All diese Einwände wurden im Vorfeld der Verabschiedung des Aufhebungs- und Rehabilitierungsgesetzes unter Hinweis auf fehlende Erfahrungswerte und die Sorge vor einem nicht bewältigbaren Verwaltungsaufwand nicht berücksichtigt. Drei Jahre später müssen aber entsprechende Erkenntnisse aus der Praxis des Vollzuges vorliegen.

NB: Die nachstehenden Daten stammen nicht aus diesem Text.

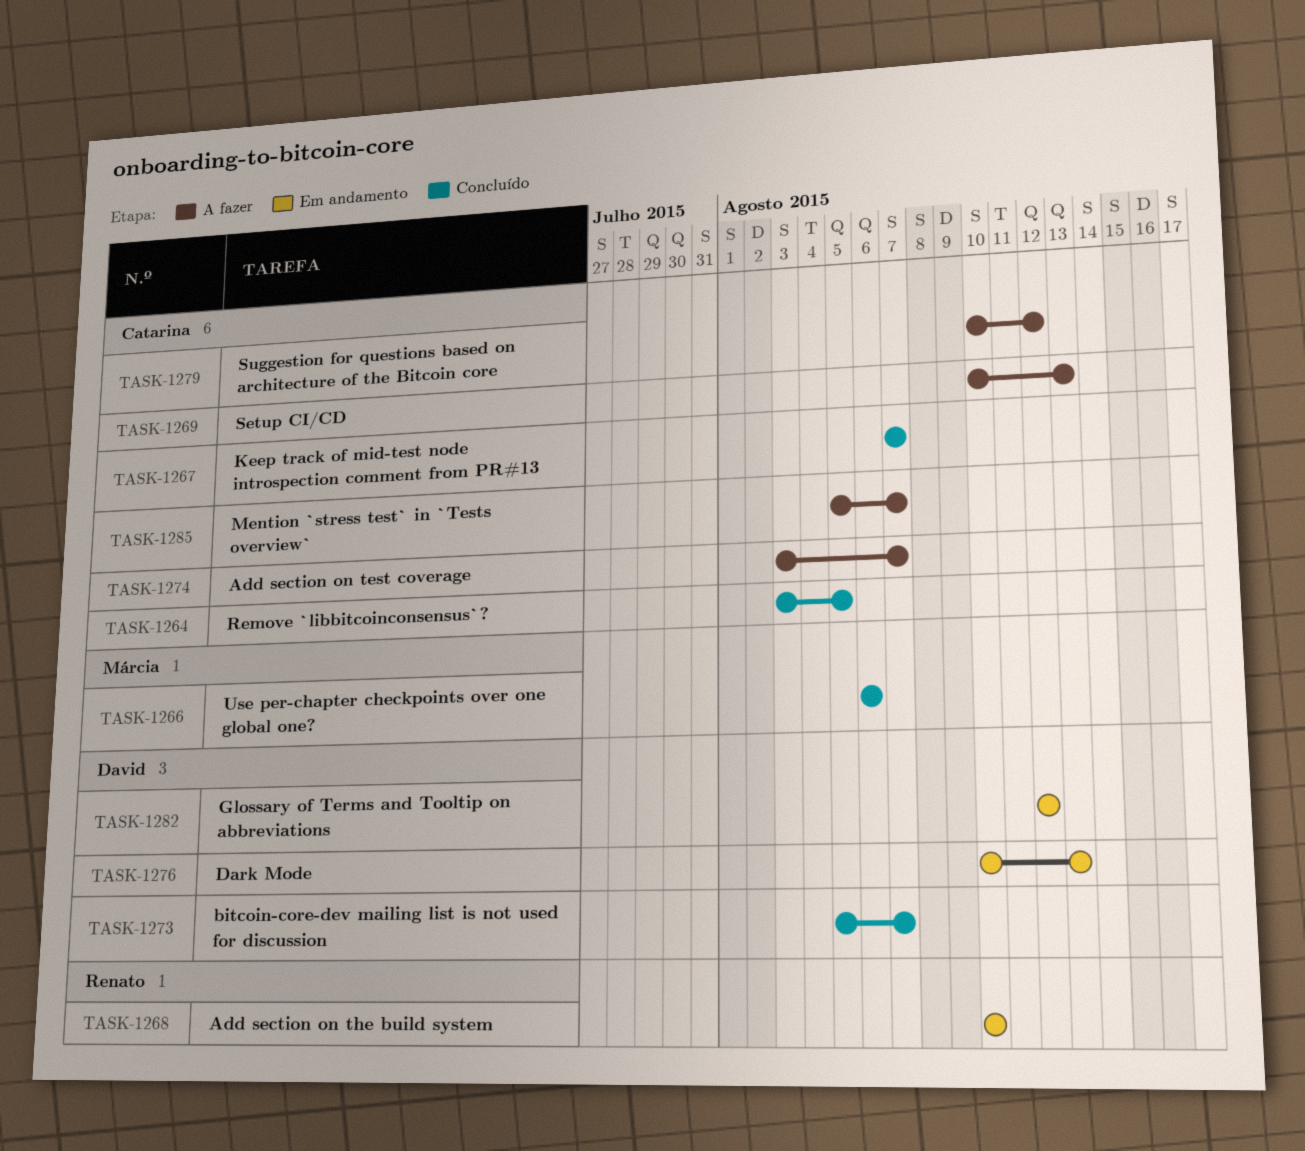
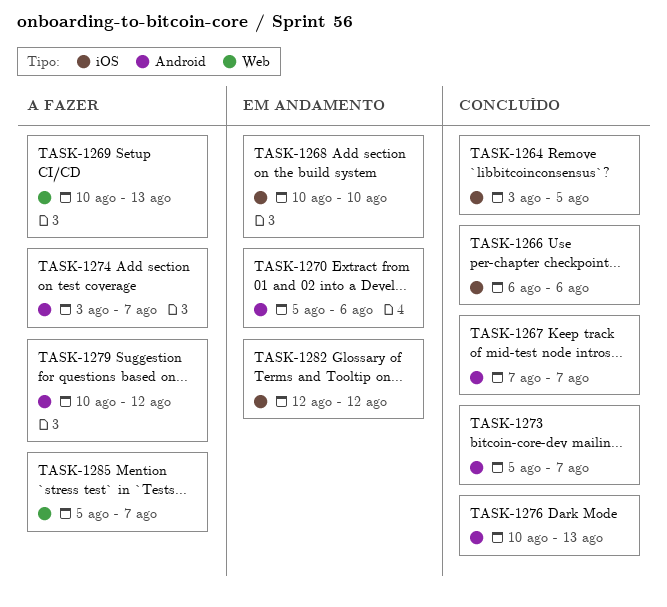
TASK-1270: none -> present
TASK-1276, status: Em andamento -> Concluído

Der Antragsteller begehrt daher die Beantwortung folgender Fragen seitens des Justizministeriums:

ANFRAGE:

         Welche Schritte hat das Ministerium unternommen, um die Bevölkerung über die Existenz des Gesetzes und vor allem die Möglichkeit eines Antrages auf individuelle Rehabilitierung zu informieren?

         Wie viele Anträge auf Rehabilitierung nach dem Aufhebungs- und Rehabilitierungsgesetz 2012 wurden bisher gestellt? Wie vielen davon wurde nicht stattgegeben? Weshalb wurden allfällige Anträge abschlägig behandelt?

         Um einen erfolgversprechenden Rehabilitierungsantrag stellen zu können müssen Dokumente beigebracht werden, die das Verfolgungsschicksal dokumentieren. Welche Unterstützung lässt das Ministerium den (vielfach betagten bzw. mit historischen Recherchen unerfahrenen) Antragstellerinnen in diesem Punkt zukommen?

         Wäre es im Sinne des hohen Symbolgehaltes der Rehabilitierung nicht zu begrüßen, wenn möglichst viele Menschen in der Lage wären Anträge zu stellen? Gibt es dementsprechend Pläne, den äußerst eng begrenzten Kreis der Antragsberechtigten Personen auszuweiten?

         Welche Schritte sind seitens des Justizministeriums darüber hinaus geplant, um die oben genannten inhaltlichen Mängel und Widersprüche des Aufhebungs- und Rehabilitierungsgesetzes 2012 zu korrigieren?